All patients with ABPA (n = 30) showed positive skin test reactions with commercial A. fumigatus extracts, and 24 were sensitized to rAsp f I by the same criterion. The 10 patients with asthma and A. fumigatus allergy showed positive skin reactions to at least one commercial extract, and five reacted to rAsp f I. All control subjects (n = 19) scored negatively in skin tests to A. fumigatus extracts and rAsp f I and showed no detectable rAsp f I-specific IgE. ImmunoCAP carrying immobilized rAsp f I were evaluated using sera from all individuals described and the results compared with those obtained with the rAsp f I-specific ELISA for IgE. The data obtained with the two rAsp f I-specific detection systems correlated closely (r = 0.997) and were in perfect agreement with the skin test results.

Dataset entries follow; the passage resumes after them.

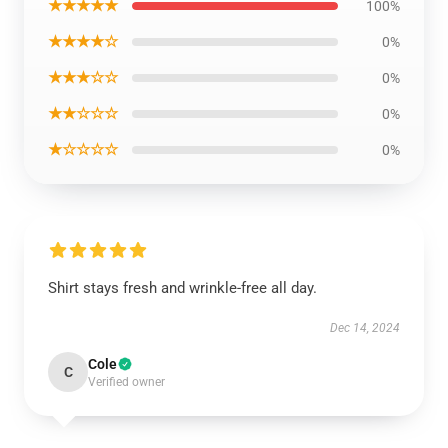
★★★★★
100%
★★★★☆
0%
★★★☆☆
0%
★★☆☆☆
0%
★☆☆☆☆
0%
Shirt stays fresh and wrinkle-free all day.
Dec 14, 2024
Cole
C
Verified owner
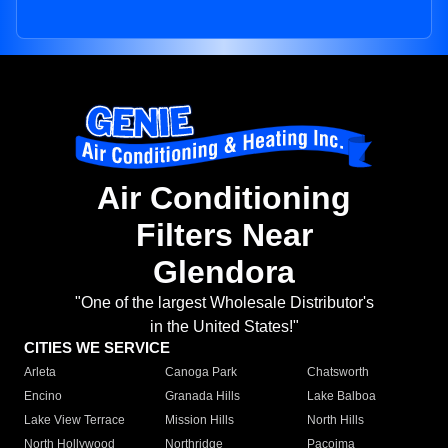
Air Conditioning
Filters Near
Glendora
"One of the largest Wholesale Distributor's
in the United States!"
CITIES WE SERVICE
Arleta
Canoga Park
Chatsworth
Encino
Granada Hills
Lake Balboa
Lake View Terrace
Mission Hills
North Hills
North Hollywood
Northridge
Pacoima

The data show that rAsp f I can be used as immobilized allergen in the Pharmacia CAP System indicating the feasibility of using recombinant allergens for an automated serological diagnosis of allergic diseases. However, every recombinant allergen needs to be evaluated individually for its performance if applied to a new diagnostic technology.
我们报告了一项在血清学检测、Pharmacia CAP系统和皮肤试验中,比较重组烟曲霉变应原1(rAsp f I)与市售烟曲霉提取物的研究结果。

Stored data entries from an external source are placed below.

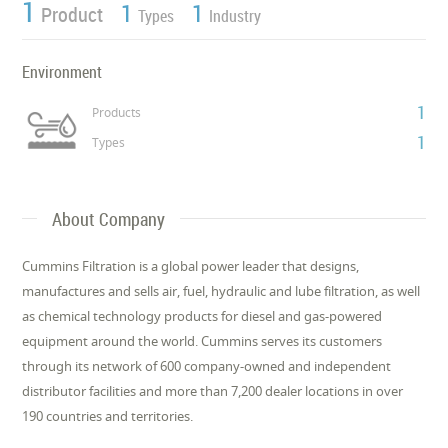
1
1
1
Product
Types
Industry
Environment
1
Products
1
Types
About Company
Cummins Filtration is a global power leader that designs,
manufactures and sells air, fuel, hydraulic and lube filtration, as well
as chemical technology products for diesel and gas-powered
equipment around the world. Cummins serves its customers
through its network of 600 company-owned and independent
distributor facilities and more than 7,200 dealer locations in over
190 countries and territories.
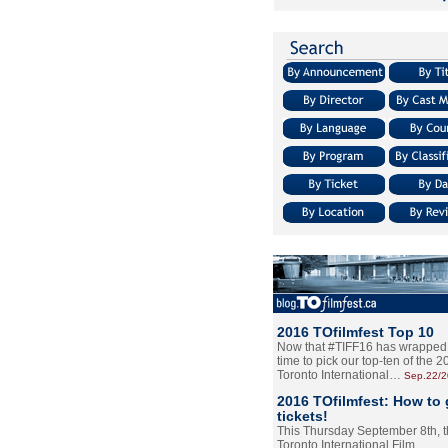
2016 TOfilmfest Top 10
Now that #TIFF16 has wrapped u
time to pick our top-ten of the 
Toronto International…
Sep.22/
2016 TOfilmfest: How to 
tickets!
This Thursday September 8th, 
Toronto International Film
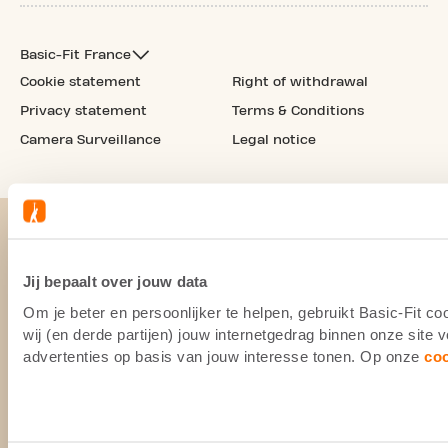
Basic-Fit France
Cookie statement
Right of withdrawal
Privacy statement
Terms & Conditions
Camera Surveillance
Legal notice
Jij bepaalt over jouw data
Om je beter en persoonlijker te helpen, gebruikt Basic-Fit 
wij (en derde partijen) jouw internetgedrag binnen onze site
advertenties op basis van jouw interesse tonen. Op onze
co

本研究旨在测试在自动化血清学系统中使用重组变应原测定变应原特异性IgE的可行性。
对患有过敏性支气管肺曲霉病(ABPA)的患者、对烟曲霉过敏的哮喘患者以及对照受试者进行了研究,对照受试者包括对烟曲霉无过敏的过敏性哮喘患者和健康受试者。对所有受试者的总IgE水平、针对烟曲霉的放射性变应原吸附试验以及对市售烟曲霉提取物和重组rAsp f I蛋白的皮肤试验反应性进行了表征。

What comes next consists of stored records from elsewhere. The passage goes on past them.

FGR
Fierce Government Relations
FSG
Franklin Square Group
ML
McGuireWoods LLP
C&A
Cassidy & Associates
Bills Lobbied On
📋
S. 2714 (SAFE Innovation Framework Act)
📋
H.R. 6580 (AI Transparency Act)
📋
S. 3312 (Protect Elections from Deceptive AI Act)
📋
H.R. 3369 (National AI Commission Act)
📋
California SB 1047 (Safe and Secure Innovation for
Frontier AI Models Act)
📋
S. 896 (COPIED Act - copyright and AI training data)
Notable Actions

所有ABPA患者(n = 30)对市售烟曲霉提取物的皮肤试验反应均为阳性,按照相同标准,24例对rAsp f I致敏。10例患有哮喘且对烟曲霉过敏的患者对至少一种市售提取物的皮肤反应呈阳性,5例对rAsp f I有反应。所有对照受试者(n = 19)对烟曲霉提取物和rAsp f I的皮肤试验结果均为阴性,且未检测到rAsp f I特异性IgE。使用所述所有个体的血清对固定有rAsp f I的免疫CAP进行了评估,并将结果与用rAsp f I特异性IgE ELISA获得的结果进行比较。用两种rAsp f I特异性检测系统获得的数据密切相关(r = 0.997),且与皮肤试验结果完全一致。
数据表明,rAsp f I可作为固定化变应原用于Pharmacia CAP系统,这表明使用重组变应原进行过敏性疾病自动化血清学诊断具有可行性。然而,如果将每种重组变应原应用于新的诊断技术,则需要对其性能进行单独评估。